Although the initial challenge of working with suppliers is higher, the early mover is in a privileged position once the hurdle is overcome. Closer coordination with suppliers and more frequent iterations through design and development cycles not only lead to greater experience with a new technology but also increase the difficulty for rivals to imitate the process. Adner cites how innovations resulting from the extensive collaboration between Toyota and its key suppliers have been famously difficult to duplicate. The study found that in lithography generations with high component challenges, the advantages that flowed to early movers were amplified significantly.

Choose your race

While component challenges determine whether a firm can produce its offer, complementor challenges affect the ability of customers to fully utilize a product even after it is ready.
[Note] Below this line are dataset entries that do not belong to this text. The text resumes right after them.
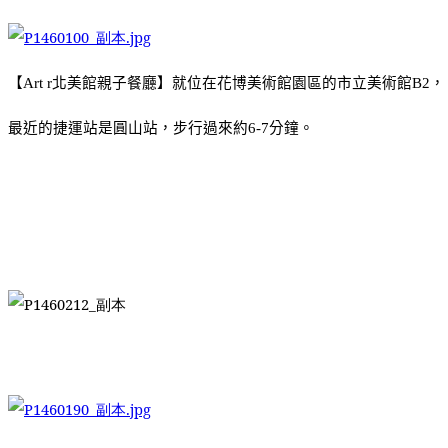
【
北美館親子餐廳】就位在花博美術館園區的市立美術館
，
Art r
B2
最近的捷運站是圓山站，步行過來約
分鐘。
6-7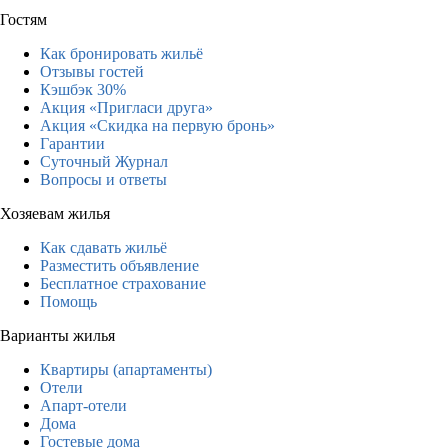
Гостям
Как бронировать жильё
Отзывы гостей
Кэшбэк 30%
Акция «Пригласи друга»
Акция «Скидка на первую бронь»
Гарантии
Суточный Журнал
Вопросы и ответы
Хозяевам жилья
Как сдавать жильё
Разместить объявление
Бесплатное страхование
Помощь
Варианты жилья
Квартиры (апартаменты)
Отели
Апарт-отели
Дома
Гостевые дома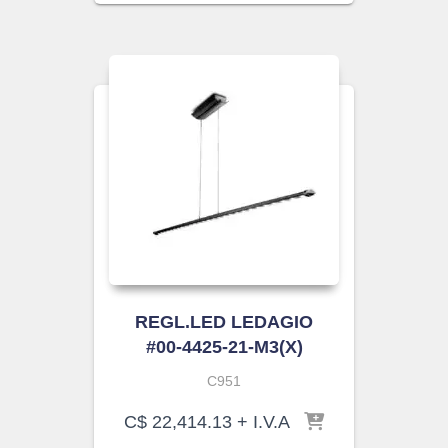
REGL.LED LEDAGIO
#00-4425-21-M3(X)
C951
C$
22,414.13
+ I.V.A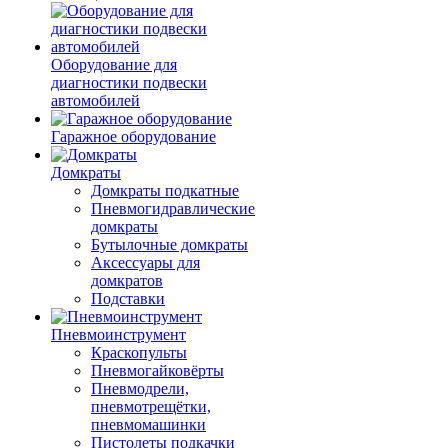
Оборудование для
диагностики подвески
автомобилей
Гаражное оборудование
Домкраты
Домкраты подкатные
Пневмогидравлические
домкраты
Бутылочные домкраты
Аксессуары для
домкратов
Подставки
Пневмоинструмент
Краскопульты
Пневмогайковёрты
Пневмодрели,
пневмотрещётки,
пневмомашинки
Пистолеты подкачки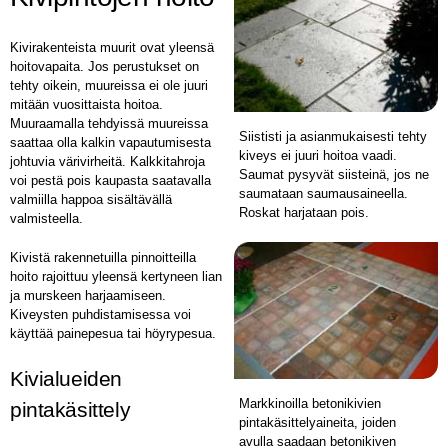
Kivirakenteista muurit ovat yleensä
hoitovapaita. Jos perustukset on
tehty oikein, muureissa ei ole juuri
mitään vuosittaista hoitoa.
Muuraamalla tehdyissä muureissa
Siististi ja asianmukaisesti tehty
saattaa olla kalkin vapautumisesta
kiveys ei juuri hoitoa vaadi.
johtuvia värivirheitä. Kalkkitahroja
Saumat pysyvät siisteinä, jos ne
voi pestä pois kaupasta saatavalla
saumataan saumausaineella.
valmiilla happoa sisältävällä
Roskat harjataan pois.
valmisteella.
Kivistä rakennetuilla pinnoitteilla
hoito rajoittuu yleensä kertyneen lian
ja murskeen harjaamiseen.
Kiveysten puhdistamisessa voi
käyttää painepesua tai höyrypesua.
Kivialueiden
Markkinoilla betonikivien
pintakäsittely
pintakäsittelyaineita, joiden
avulla saadaan betonikiven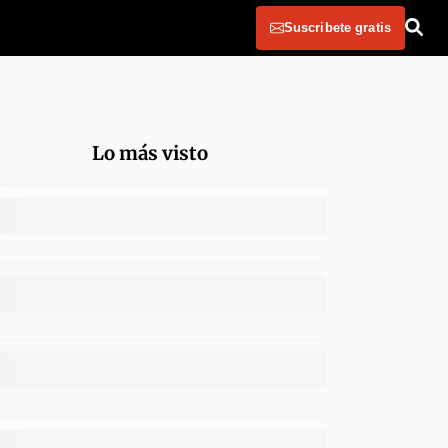
Suscribete gratis
Lo más visto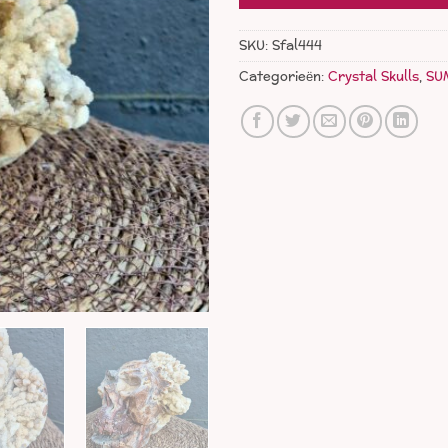
SKU:
Sfal444
Categorieën:
Crystal Skulls
,
SU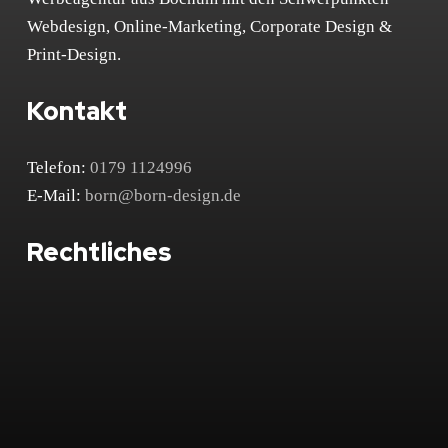
Webdesign, Online-Marketing, Corporate Design &
Print-Design.
Kontakt
Telefon:
0179 1124996
E-Mail:
born@born-design.de
Rechtliches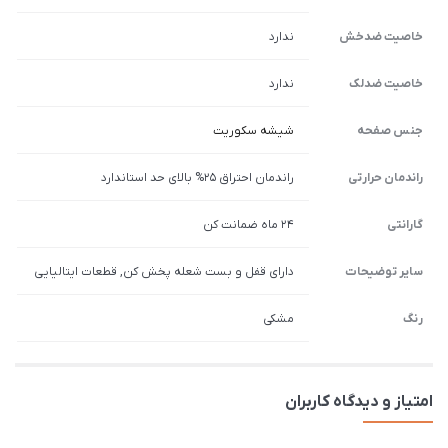
خاصیت ضدخش
ندارد
خاصیت ضدلک
ندارد
جنس صفحه
شیشه سکوریت
راندمان حرارتی
راندمان احتراق 25% بالای حد استاندارد
گارانتی
24 ماه ضمانت کن
سایر توضیحات
دارای قفل و بست شعله پخش کن, قطعات ایتالیایی
رنگ
مشکی
امتیاز و دیدگاه کاربران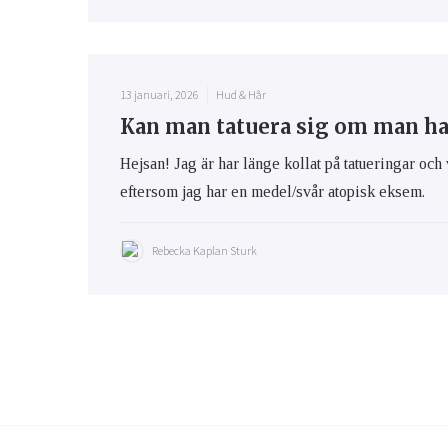
13 januari, 2026
Hud & Hår
Kan man tatuera sig om man h
Hejsan! Jag är har länge kollat på tatueringar och 
eftersom jag har en medel/svår atopisk eksem.
Rebecka Kaplan Sturk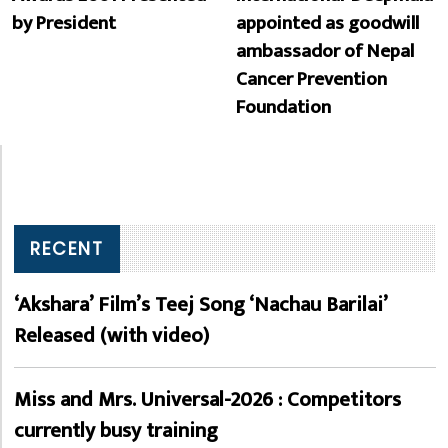
by President
appointed as goodwill
ambassador of Nepal
Cancer Prevention
Foundation
RECENT
‘Akshara’ Film’s Teej Song ‘Nachau Barilai’
Released (with video)
Miss and Mrs. Universal-2026 : Competitors
currently busy training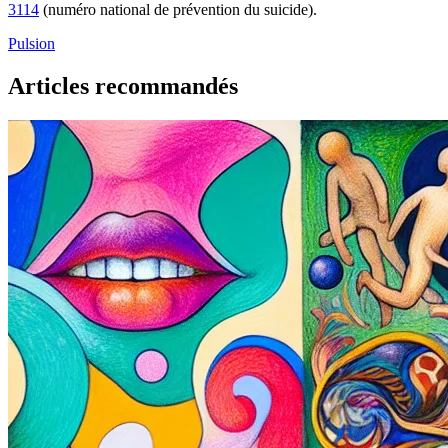
3114
(numéro national de prévention du suicide).
Pulsion
Articles recommandés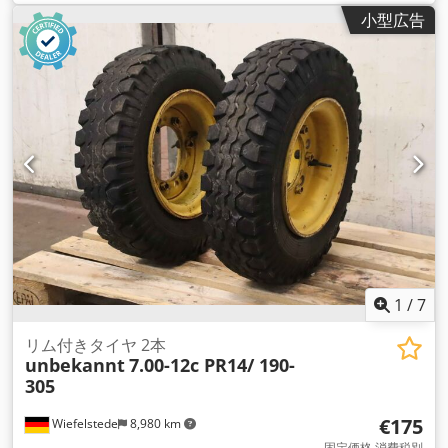
310/160/H50 mm Dcsdpjc Ih Ttsfx Akkok -重量：3.6kg/個
小型広告
1
/
7
リム付きタイヤ 2本
unbekannt
7.00-12c PR14/ 190-
305
€175
Wiefelstede
8,980 km
固定価格 消費税別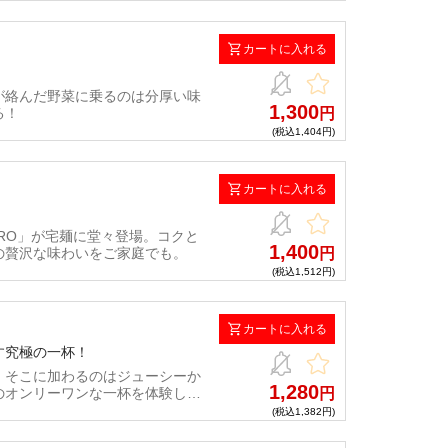
カートに入れる
が絡んだ野菜に乗るのは分厚い味
1,300
る！
円
(税込1,404円)
カートに入れる
RO」が宅麺に堂々登場。コクと
1,400
の贅沢な味わいをご家庭でも。
円
(税込1,512円)
カートに入れる
す究極の一杯！
。そこに加わるのはジューシーか
1,280
のオンリーワンな一杯を体験しよ
円
(税込1,382円)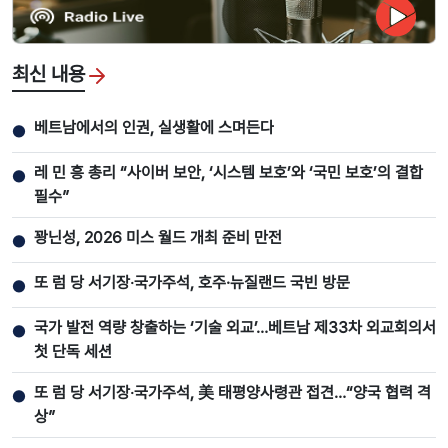
최신 내용
베트남에서의 인권, 실생활에 스며든다
●
레 민 흥 총리 “사이버 보안, ‘시스템 보호’와 ‘국민 보호’의 결합
●
필수”
꽝닌성, 2026 미스 월드 개최 준비 만전
●
또 럼 당 서기장‧국가주석, 호주·뉴질랜드 국빈 방문
●
국가 발전 역량 창출하는 ‘기술 외교’…베트남 제33차 외교회의서
●
첫 단독 세션
또 럼 당 서기장‧국가주석, 美 태평양사령관 접견…“양국 협력 격
●
상”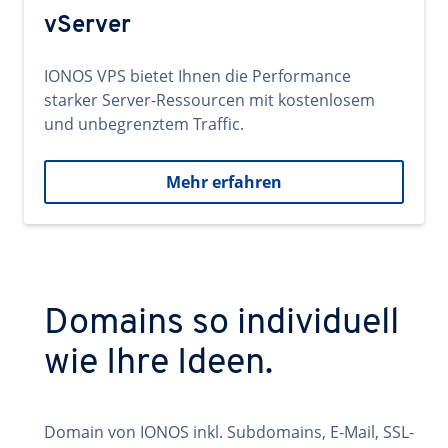
vServer
IONOS VPS bietet Ihnen die Performance
starker Server-Ressourcen mit kostenlosem
und unbegrenztem Traffic.
Mehr erfahren
Domains so individuell
wie Ihre Ideen.
Domain von IONOS inkl. Subdomains, E-Mail, SSL-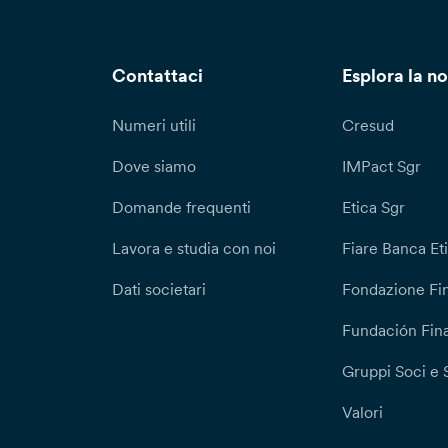
Contattaci
Esplora la no
Numeri utili
Cresud
Dove siamo
IMPact Sgr
Domande frequenti
Etica Sgr
Lavora e studia con noi
Fiare Banca Et
Dati societari
Fondazione Fi
Fundación Fina
Gruppi Soci e 
Valori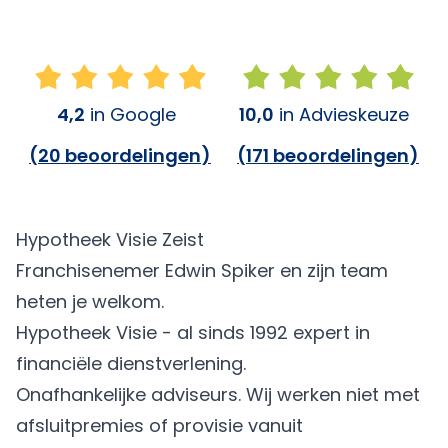
4,2
in Google
10,0
in Advieskeuze
(
20 beoordelingen
)
(
171 beoordelingen
)
Hypotheek Visie Zeist
Franchisenemer Edwin Spiker en zijn team
heten je welkom.
Hypotheek Visie - al sinds 1992 expert in
financiële dienstverlening.
Onafhankelijke adviseurs. Wij werken niet met
afsluitpremies of provisie vanuit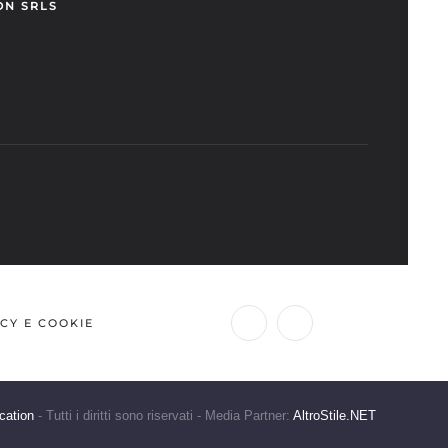
ON SRLS
CY E COOKIE
cation
- Tutti i diritti sono riservati - Media Partner:
AltroStile.NET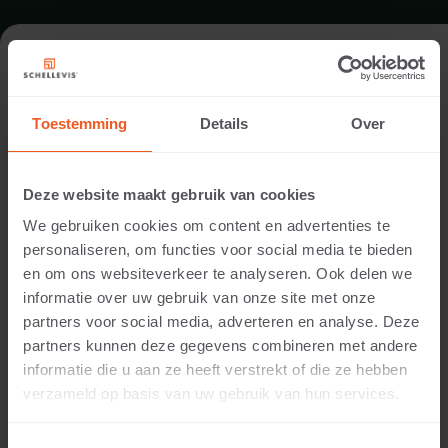
FORMAAT - TRAPEZIUM 120X30/60
Toestemming
Details
Over
ASSORTIMENT SPECIALE VORMEN TEGELS
Deze website maakt gebruik van cookies
We gebruiken cookies om content en advertenties te
personaliseren, om functies voor social media te bieden
en om ons websiteverkeer te analyseren. Ook delen we
informatie over uw gebruik van onze site met onze
partners voor social media, adverteren en analyse. Deze
partners kunnen deze gegevens combineren met andere
informatie die u aan ze heeft verstrekt of die ze hebben
8 CM DIKTE
verzameld op basis van uw gebruik van hun services.
Beschikbare kleuren: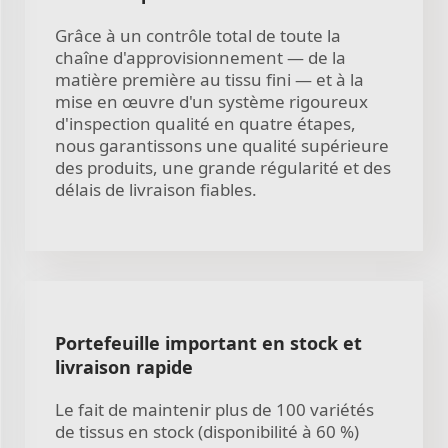
Grâce à un contrôle total de toute la
chaîne d'approvisionnement — de la
matière première au tissu fini — et à la
mise en œuvre d'un système rigoureux
d'inspection qualité en quatre étapes,
nous garantissons une qualité supérieure
des produits, une grande régularité et des
délais de livraison fiables.
Portefeuille important en stock et
livraison rapide
Le fait de maintenir plus de 100 variétés
de tissus en stock (disponibilité à 60 %)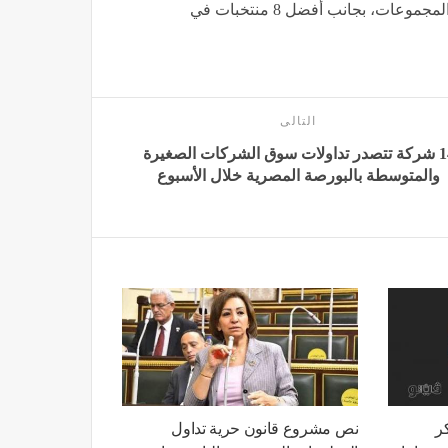
للأدوار الإقصائية بتواجد أصحاب المركزين الأول والثاني من المجموعات، بجانب أفضل 8 منتخبات في
التالى
14 شركة تتصدر تداولات سوق الشركات الصغيرة
والمتوسطة بالبورصة المصرية خلال الأسبوع
كر
نص مشروع قانون حرية تداول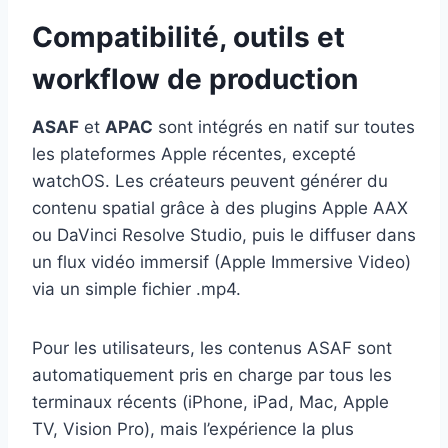
Compatibilité, outils et
workflow de production
ASAF
et
APAC
sont intégrés en natif sur toutes
les plateformes Apple récentes, excepté
watchOS. Les créateurs peuvent générer du
contenu spatial grâce à des plugins Apple AAX
ou DaVinci Resolve Studio, puis le diffuser dans
un flux vidéo immersif (Apple Immersive Video)
via un simple fichier .mp4.
Pour les utilisateurs, les contenus ASAF sont
automatiquement pris en charge par tous les
terminaux récents (iPhone, iPad, Mac, Apple
TV, Vision Pro), mais l’expérience la plus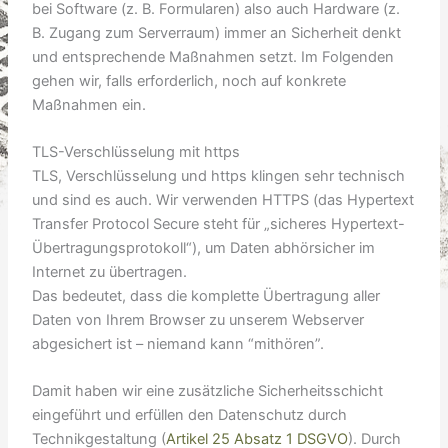
bei Software (z. B. Formularen) also auch Hardware (z.
B. Zugang zum Serverraum) immer an Sicherheit denkt
und entsprechende Maßnahmen setzt. Im Folgenden
gehen wir, falls erforderlich, noch auf konkrete
Maßnahmen ein.
TLS-Verschlüsselung mit https
TLS, Verschlüsselung und https klingen sehr technisch
und sind es auch. Wir verwenden HTTPS (das Hypertext
Transfer Protocol Secure steht für „sicheres Hypertext-
Übertragungsprotokoll“), um Daten abhörsicher im
Internet zu übertragen.
Das bedeutet, dass die komplette Übertragung aller
Daten von Ihrem Browser zu unserem Webserver
abgesichert ist – niemand kann “mithören”.
Damit haben wir eine zusätzliche Sicherheitsschicht
eingeführt und erfüllen den Datenschutz durch
Technikgestaltung (
Artikel 25 Absatz 1 DSGVO
). Durch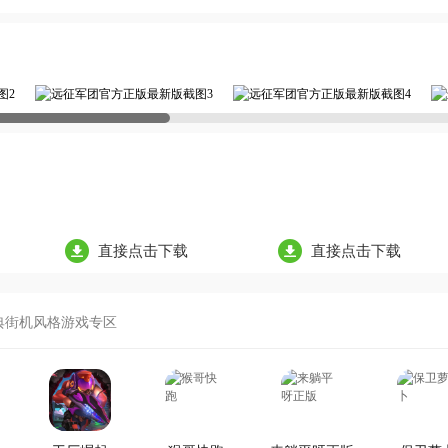
直接点击下载
直接点击下载
典街机风格游戏专区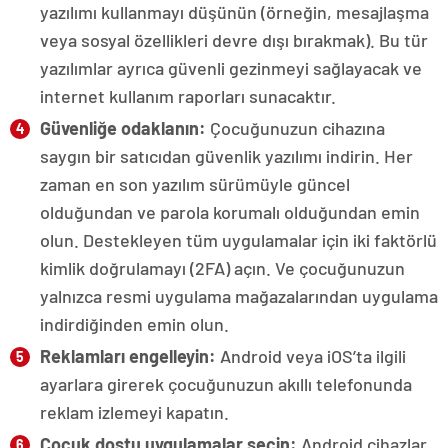
yazılımı kullanmayı düşünün (örneğin, mesajlaşma
veya sosyal özellikleri devre dışı bırakmak). Bu tür
yazılımlar ayrıca güvenli gezinmeyi sağlayacak ve
internet kullanım raporları sunacaktır.
Güvenliğe odaklanın:
Çocuğunuzun cihazına
saygın bir satıcıdan güvenlik yazılımı indirin. Her
zaman en son yazılım sürümüyle güncel
olduğundan ve parola korumalı olduğundan emin
olun. Destekleyen tüm uygulamalar için iki faktörlü
kimlik doğrulamayı (2FA) açın. Ve çocuğunuzun
yalnızca resmi uygulama mağazalarından uygulama
indirdiğinden emin olun.
Reklamları engelleyin:
Android veya iOS’ta ilgili
ayarlara girerek çocuğunuzun akıllı telefonunda
reklam izlemeyi kapatın.
Çocuk dostu uygulamalar seçin:
Android cihazlar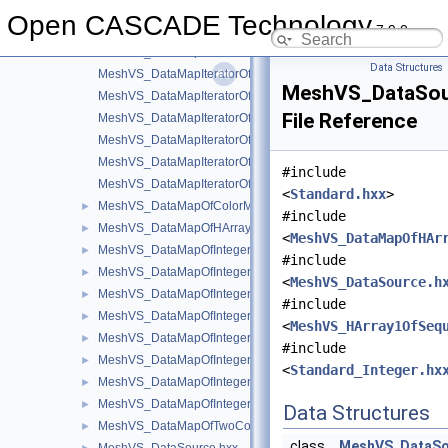
MeshVS_DataMapIteratorOfDataMapOfIntegerAsciiString.hxx
Open CASCADE Technology
7.9.0
MeshVS_DataMapIteratorOfDataMapOfIntegerBoolean.hxx
MeshVS_DataMapIteratorOfDataMapOfIntegerColor.hxx
Data Structures
MeshVS_DataMapIteratorOfDataMapOfIntegerMaterial.hxx
MeshVS_DataSou
MeshVS_DataMapIteratorOfDataMapOfIntegerMeshEntityOwner
File Reference
MeshVS_DataMapIteratorOfDataMapOfIntegerOwner.hxx
MeshVS_DataMapIteratorOfDataMapOfIntegerTwoColors.hxx
MeshVS_DataMapIteratorOfDataMapOfIntegerVector.hxx
#include
MeshVS_DataMapIteratorOfDataMapOfTwoColorsMapOfInteger.
<
Standard.hxx
>
MeshVS_DataMapOfColorMapOfInteger.hxx
►
#include
MeshVS_DataMapOfHArray1OfSequenceOfInteger.hxx
►
<
MeshVS_DataMapOfHAr
MeshVS_DataMapOfIntegerAsciiString.hxx
►
#include
MeshVS_DataMapOfIntegerBoolean.hxx
►
<
MeshVS_DataSource.h
MeshVS_DataMapOfIntegerColor.hxx
►
#include
MeshVS_DataMapOfIntegerMaterial.hxx
►
<
MeshVS_HArray1OfSeq
MeshVS_DataMapOfIntegerMeshEntityOwner.hxx
►
#include
MeshVS_DataMapOfIntegerOwner.hxx
►
<
Standard_Integer.hx
MeshVS_DataMapOfIntegerTwoColors.hxx
►
MeshVS_DataMapOfIntegerVector.hxx
►
Data Structures
MeshVS_DataMapOfTwoColorsMapOfInteger.hxx
►
class
MeshVS_DataSo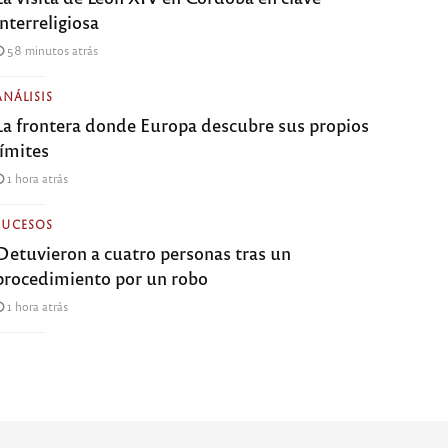
interreligiosa
58 minutos atrás
ANÁLISIS
La frontera donde Europa descubre sus propios
límites
1 hora atrás
SUCESOS
Detuvieron a cuatro personas tras un
procedimiento por un robo
1 hora atrás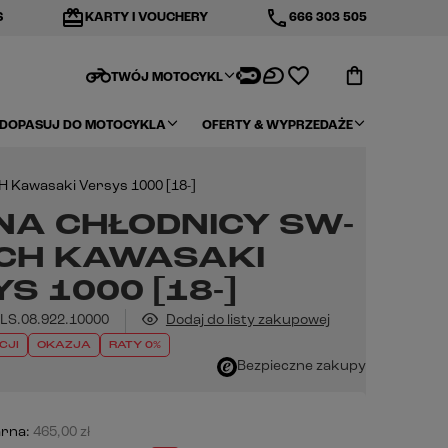
redeem
phone
S
KARTY I VOUCHERY
666 303 505
motorcycle
TWÓJ MOTOCYKL
DOPASUJ DO MOTOCYKLA
OFERTY & WYPRZEDAŻE
 Kawasaki Versys 1000 [18-]
NA CHŁODNICY SW-
CH KAWASAKI
S 1000 [18-]
LS.08.922.10000
Dodaj do listy zakupowej
CJI
OKAZJA
RATY 0%
Bezpieczne zakupy
arna:
465,00 zł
By slowing the adoption of the product, the unavailability of complements reduces the competitive advantage of early movers. Most obviously, a slower adoption of a new product by the market can allow rivals more time to imitate and catch up. Also, because lower rates of adoption mean lower production quantities, the focal innovator's ability to gain experience is reduced, and its progress down the learning curve is slowed, even during a period of exclusivity. "So even if competitors don't directly imitate new technology" says Adner, "they will encounter a leader with a smaller competitive advantage. The early mover may be first to reach the starting line, but since the market can't take off until complements are ready, this won't predict who will win the race to the finish line." In the semiconductor lithography industry, the effect of high complement challenges was to entirely eliminate early mover advantages in a technology generation.

The Era of Joint Value Creation

Using an ecosystem lens, Professors Adner and Kapoor examine the conditions under which technology leadership yields competitive advantage. They raise a new set of issues regarding the design of business models and organizations in collaborative partnerships. As firms increasingly turn to collaboration as the approach to increase innovation and productivity, the distinctive risks and challenges that are inherent in innovation ecosystems will play a larger role in shaping strategies and outcomes.
 
This article appears in the May 2009 issue of Tuck Forum.